Bryant filed a § 1988 lawsuit alleging, as relevant to this appeal, that the suspicion- *294 less drug test and termination violated his rights under the Fourth Amendment, Article I, § 5 of the Louisiana Constitution, the CBA, and the Due Process Clause of the Fourteenth Amendment. The parties consented to proceed before a U.S. Magistrate Judge, who granted defendants’ motion for summary judgment. The U.S. Magistrate Judge concluded that the City’s drug-testing policy, as applied to Bryant, did not violate his constitutional rights. 2 Bryant timely appealed.

II.

“We review summary judgment de novo, applying the same standard as the district court.” E.g., Thompson v. Mercer, 762 F.3d 433, 435 (5th Cir.2014). We review a lower court’s “ultimate determination of Fourth Amendment reasonableness de novo.” Mack v. City of Abilene, 461 F.3d 547, 552 (5th Cir.2006).

III.

“[Sjtate-compelled collection and testing of urine ... constitutes a ‘search’ subject to the demands of the Fourth Amendment.” Ver nonia Sch. Dist. 47J v. Acton, 515 U.S. 646, 652, 115 S.Ct. 2386, 132 L.Ed.2d 564 (1995) (citing Skinner v. Rwy. Labor Execs. Ass’n, 489 U.S. 602, 617, 109 S.Ct. 1402, 103 L.Ed.2d 639 (1989)). “To be reasonable under the Fourth Amendment, a search ordinarily must be based on individualized suspicion of wrongdoing.” Chandler v. Miller, 520 U.S. 305, 313, 117 S.Ct. 1295, 137 L.Ed.2d 513 (1997) (citing Vernonia, 515 U.S. at 652-53, 115 S.Ct. 2386). “But particularized exceptions to the main rule are sometimes warranted based on ‘special needs, beyond the normal need for law enforcement.’ ” Id. (quoting Skinner, 489 U.S. at 619, 109 S.Ct. 1402). Accordingly, “where a Fourth Amendment intrusion serves special governmental needs, beyond the normal need for law enforcement, it is necessary to balance the individual’s privacy expectations against the Government’s interests to determine whether it is impractical to require a warrant or some level of individualized suspicion in the particular context.” Nat’l Treasury Emps. Union v. Von Raab, 489 U.S. 656, 665-66, 109 S.Ct. 1384, 103 L.Ed.2d 685 (1989).
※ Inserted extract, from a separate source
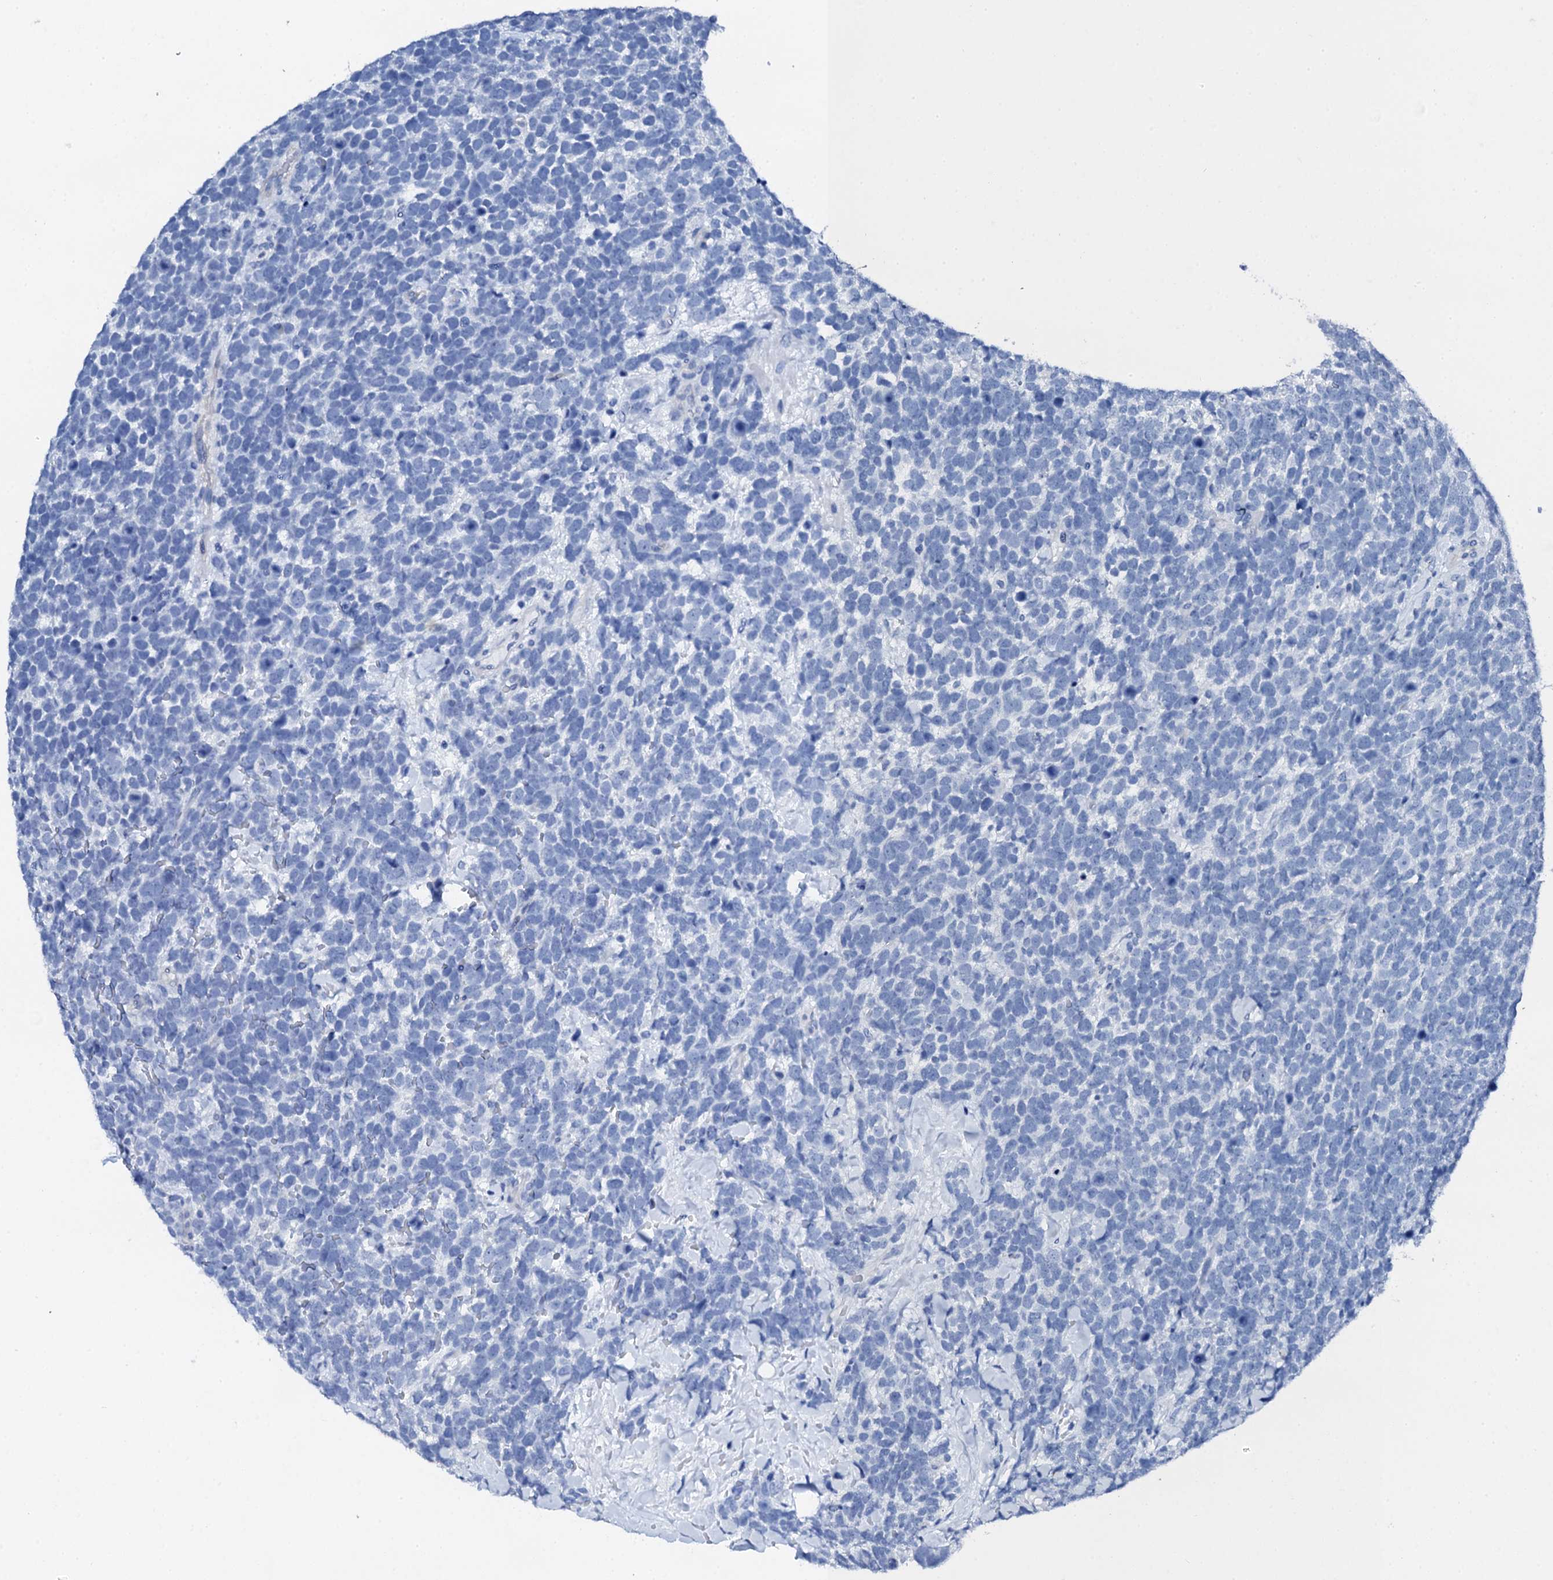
{"staining": {"intensity": "negative", "quantity": "none", "location": "none"}, "tissue": "urothelial cancer", "cell_type": "Tumor cells", "image_type": "cancer", "snomed": [{"axis": "morphology", "description": "Urothelial carcinoma, High grade"}, {"axis": "topography", "description": "Urinary bladder"}], "caption": "Immunohistochemistry micrograph of high-grade urothelial carcinoma stained for a protein (brown), which demonstrates no staining in tumor cells.", "gene": "PTH", "patient": {"sex": "female", "age": 82}}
The Supreme Court’s decision in Skinner is illustrative. In Skinner, the Federal Railroad Administration (“FRA”) passed regulations requiring drug testing of railroad employees after significant accidents, and authorizing discretionary drug testing after certain specified safety violations. See 489 U.S. at 609-11, 109 S.Ct. 1402. Presented with a facial Fourth Amendment challenge to the constitutionality of those regulations, the Supreme Court first concluded that public safety is a special, non-law-enforcement need justifying drug testing of safety-sensitive railroad employees as a way of enforcing restrictions on workplace drug and alcohol use. See id. at 620-21, 109 S.Ct. 1402.

The Supreme Court then examined the reasonableness of the drug testing program by balancing the employees’ privacy interests against the government’s need to test without individualized suspicion. See id. at 624, 109 S.Ct. 1402.